Saturday, February 27, 2021

THE BLINK OF AN EYE – And the Curse of Panception

You know those optical sleights of hand where you have to look at an image in a different way in order to spot the cryptic subject? Then, once you’ve seen it, you can’t not see it?

That’s the way many of life’s small wonders embed themselves in one’s consciousness. Things so elusive at first that they get lost in the surrounding noise—or so commonplace as to become invisible simply for their omnipresence. Like one’s own heartbeat or the muted tapping of fingers on computer keyboards.

Well, I’ve discovered another of these riveting minutiae: eye blinking. 

It was during an interview I recently watched on TV. I probably should have been listening to the dialog, but no, I had to notice the eyes. Turns out the guest blinked hers occasionally—maybe once every five or six seconds. But the host batted his eyes at about three times that rate—like every one to two seconds.

Now I suppose we could debate what accounted for the difference. But that’s not the point. The point is that now I can’t see, or hear…or smell anything but blinking. My God, what if I start obsessing about my own blinkin’ eyes?

I guess it’s just the curse of being what I call a panceptive. You notice everything, even stuff you might wish you hadn’t. A deal with the devil.

Is it worth it? Well, I’m overstating the price of panception just a little. So, attempts at humor aside, of course it’s worth it. Keep your eyes peeled, pay attention, be curious, expect wonder…

…and don’t blink.

   “In the concert of life, are you tuned in to the musicians? To the
     conductor? Perhaps it's the music, taking you far away.
     All that presence asks is that, wherever experience takes you, that's
     where you go—fully, gladly and all the way.”
      
        FROM UNDER THE WILD GINGER – A SIMPLE GUIDE TO THE WISDOM OF WONDER, BY JEFFREY D. WILLIUS


Tuesday, February 16, 2021

BREATHING AS ONE – A Meditation Greenhorn’s Epiphany

Ages ago Sally and I took a community-ed meditation class. About all I remember is something our instructor called a “cleansing breath.” And that I enjoyed some of his guided meditations.

So I’m far from a sophisticated meditator, but with that modest intro I’ve devised my own technique which works just fine. It helps me relax and keep things in perspective during these nightmarish times.

 

I usually start a session by watching the “shape” of my breathing—visualizing it not as two distinct movements—in, stop, out, stop—but as one continuous, elliptical cycle.

Once that rhythm is set I picture the inhalations bringing in good stuff, like positive energy, light, abundance, healing… and the exhalations expelling all the bad stuff: negativity, darkness, scarcity and illness/pain. It’s kind of like a pump…or better a conveyor belt; you grab things you want as it winds in, and dump your trash on it as it heads back out.

     All time, past and future, has swirled together
     into this little present-moment eddy.


A PRESENT-MOMENT EDDY
During this morning’s meditation I experienced something remarkable. I’d just gotten my breathing down when, suddenly, the space it occupied grew from arm’s-length scale to cosmic.

One second, I’m thinking of myself and my own respiration; the next, I have this profound sense that somehow my breath is commingling with other breaths, those of loved ones and ancestors, strangers on the other side of the world, and anyone who’s ever entered this sublime, out-of-body dimension.

I drift off magically through space and time, feeling deeply that everything under creation is connected, in me and of me. And that all time, past and future, has swirled together into this little present-moment eddy.
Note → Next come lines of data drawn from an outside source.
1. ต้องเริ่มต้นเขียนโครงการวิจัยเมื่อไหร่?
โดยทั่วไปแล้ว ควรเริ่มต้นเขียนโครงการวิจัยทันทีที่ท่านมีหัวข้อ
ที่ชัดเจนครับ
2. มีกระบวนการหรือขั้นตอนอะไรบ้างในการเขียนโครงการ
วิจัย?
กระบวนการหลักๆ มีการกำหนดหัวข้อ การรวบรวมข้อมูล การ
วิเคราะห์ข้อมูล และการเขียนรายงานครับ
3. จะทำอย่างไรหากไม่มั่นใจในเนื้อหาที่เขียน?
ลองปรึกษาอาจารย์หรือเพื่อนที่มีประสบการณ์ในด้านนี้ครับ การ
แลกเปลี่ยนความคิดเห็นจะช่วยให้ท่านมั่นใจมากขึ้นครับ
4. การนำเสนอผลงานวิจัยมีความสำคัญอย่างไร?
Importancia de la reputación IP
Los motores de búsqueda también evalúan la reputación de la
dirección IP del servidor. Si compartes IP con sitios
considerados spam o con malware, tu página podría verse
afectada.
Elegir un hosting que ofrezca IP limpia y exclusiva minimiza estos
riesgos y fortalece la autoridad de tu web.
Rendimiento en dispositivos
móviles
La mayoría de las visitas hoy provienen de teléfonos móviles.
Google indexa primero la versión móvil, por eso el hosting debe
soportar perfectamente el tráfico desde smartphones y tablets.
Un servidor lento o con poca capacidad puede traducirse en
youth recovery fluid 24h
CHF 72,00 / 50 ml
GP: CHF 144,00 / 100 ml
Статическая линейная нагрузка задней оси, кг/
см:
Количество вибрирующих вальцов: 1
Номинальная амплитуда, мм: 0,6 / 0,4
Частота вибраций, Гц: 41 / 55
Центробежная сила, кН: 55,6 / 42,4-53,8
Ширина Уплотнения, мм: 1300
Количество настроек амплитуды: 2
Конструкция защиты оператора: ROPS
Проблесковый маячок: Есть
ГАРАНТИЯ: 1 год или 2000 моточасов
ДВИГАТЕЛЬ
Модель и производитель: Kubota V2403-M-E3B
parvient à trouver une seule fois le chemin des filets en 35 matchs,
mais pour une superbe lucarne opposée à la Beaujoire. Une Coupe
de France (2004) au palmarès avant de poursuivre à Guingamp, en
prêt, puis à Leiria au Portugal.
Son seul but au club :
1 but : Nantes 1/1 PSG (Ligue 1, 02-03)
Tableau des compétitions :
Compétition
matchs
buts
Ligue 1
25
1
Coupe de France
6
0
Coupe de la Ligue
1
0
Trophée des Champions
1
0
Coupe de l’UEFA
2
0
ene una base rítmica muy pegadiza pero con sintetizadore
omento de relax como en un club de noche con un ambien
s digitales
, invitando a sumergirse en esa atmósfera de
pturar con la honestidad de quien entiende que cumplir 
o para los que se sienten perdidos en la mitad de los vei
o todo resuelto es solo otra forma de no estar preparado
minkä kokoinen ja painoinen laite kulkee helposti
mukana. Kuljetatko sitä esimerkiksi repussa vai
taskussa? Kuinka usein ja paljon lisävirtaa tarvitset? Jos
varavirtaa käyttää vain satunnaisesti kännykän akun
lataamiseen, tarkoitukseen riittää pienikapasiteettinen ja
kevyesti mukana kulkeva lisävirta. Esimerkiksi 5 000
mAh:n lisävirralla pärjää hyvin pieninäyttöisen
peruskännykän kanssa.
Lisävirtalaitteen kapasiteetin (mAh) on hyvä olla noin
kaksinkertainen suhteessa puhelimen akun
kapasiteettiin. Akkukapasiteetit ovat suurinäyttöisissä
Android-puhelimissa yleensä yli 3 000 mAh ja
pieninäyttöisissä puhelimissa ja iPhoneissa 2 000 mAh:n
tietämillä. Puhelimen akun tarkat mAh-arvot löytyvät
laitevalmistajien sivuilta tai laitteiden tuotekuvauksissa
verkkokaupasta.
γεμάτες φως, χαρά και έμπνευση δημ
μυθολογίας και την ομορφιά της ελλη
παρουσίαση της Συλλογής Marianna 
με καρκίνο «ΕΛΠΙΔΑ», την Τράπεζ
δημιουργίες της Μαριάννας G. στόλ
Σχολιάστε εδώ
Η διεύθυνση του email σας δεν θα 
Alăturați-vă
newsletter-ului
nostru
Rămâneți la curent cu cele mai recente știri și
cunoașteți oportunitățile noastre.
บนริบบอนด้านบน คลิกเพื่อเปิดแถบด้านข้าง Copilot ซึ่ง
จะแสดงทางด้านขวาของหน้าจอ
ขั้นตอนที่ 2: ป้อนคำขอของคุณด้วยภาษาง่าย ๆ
It’s not that I’ve never had this sense before, but usually it’s been more a fleeting glimpse, not there long enough to make the leap from the  intellectual to the emotional. This time it does though; it feels so powerful, so very real.

Curiously, as my soul soars like this, I’ve never felt more grounded, more centered.

A SILVER LINING
One of my fondest wishes during the pandemic and the other convulsions wracking our poor planet has been that something good will come of it all. Something transformational about how we treat each other and our precious planet.

If it were nothing else, I’d settle for a very deep, broad, cross-cultural sense that we’re all—we and all of Nature’s miracles—connected as one. And a contagion of empathy.


I think that connection is what I experienced this morning. I hope I can let it percolate through me, flavoring not just my rarefied reveries, but all my comings and goings.

And I pray it might find the light of day, too, in you and in everyone, everywhere…and soon.